Considerable attention was devoted to the role of cultural mediators, who are crucial in overcoming linguistic and cultural barriers, especially in Italian reception centres where psychological support is not always available. Preparing asylum seekers for interviews with the Territorial Commissions, facilitating communication between professionals and service users, and ensuring conditions of cultural and gender safety are just some of the functions these professionals carry out on a daily basis.
Contributions came from Flavia Calò, psychologist and mental health lead for Médecins Sans Frontières’ humanitarian corridors programme; Sofia Carra, law student and volunteer providing legal assistance to asylum seekers with Naga ODV; Irene Carrano, psychologist and psychotherapist at Farsi Prossimo Onlus; Lorenzo Mosca, ethnopsychiatrist at the Social Outpatient Clinic for Mental Health, Casa della Carità in Milan; Ludovica Oliva, researcher at Università Luigi Bocconi, Legal Clinic on Rights and Vulnerability – San Siro Desk and the UASI Legal Clinic, Ukraine – Support and Information; and Elena Sacchi, linguistic and cultural mediator and legal officer at CAS Aquila in Milan, and social worker at France Terre d’Asile in Paris.

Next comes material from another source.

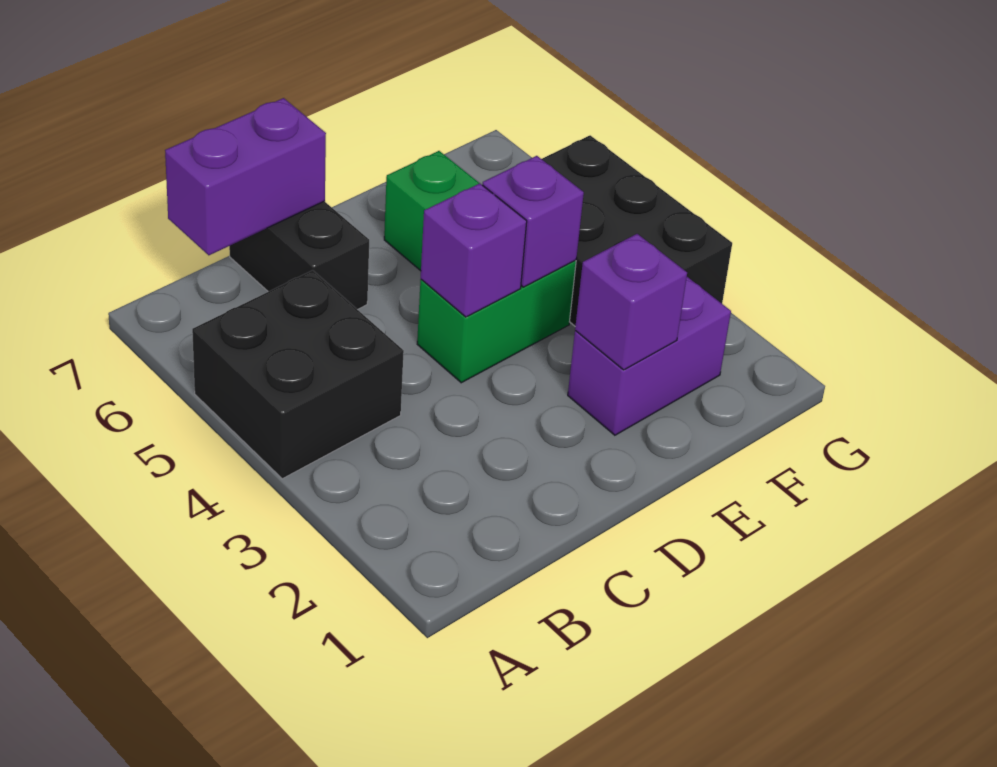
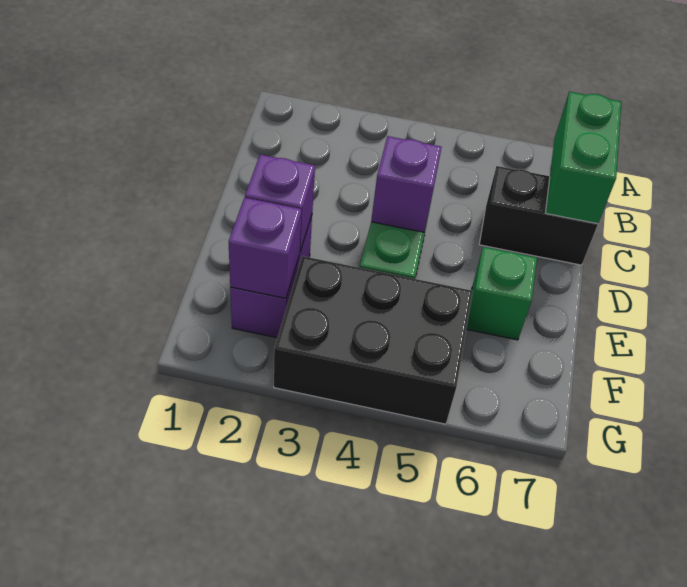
black brick A4:B5 level 1 -> none
purple brick B7:C7 level 2 -> green brick B7:C7 level 2
purple brick E4 level 2 -> purple brick F2 level 2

Testimonies from these different contexts provided concrete examples of reception practices in fragile neighbourhoods, spaces dedicated to privacy, mother–child groups and specific projects such as the humanitarian corridors from Libya, which have already enabled the arrival in Italy of more than four hundred people. Particular attention was paid to women and children, who often carry transgenerational trauma.
The day concluded with a broader reflection on the Italian service system. Many professionals highlighted the rigidity of institutions, exacerbated after the 2018–2019 decrees, and the need for stronger public–private collaboration. In the absence of a coherent national strategy, good practices risk remaining isolated, and the training of psychologists does not yet appear adequate to the objectives of transcultural psychiatry.
EU-MiCare has shown that it is possible to build shared training pathways based on concrete experiences and scientifically validated approaches. The hope, recalled by Eva Benelli in her closing remarks, is that this project will represent not an endpoint, but a building block in a longer journey, capable of strengthening the connection between health, migration and social inclusion.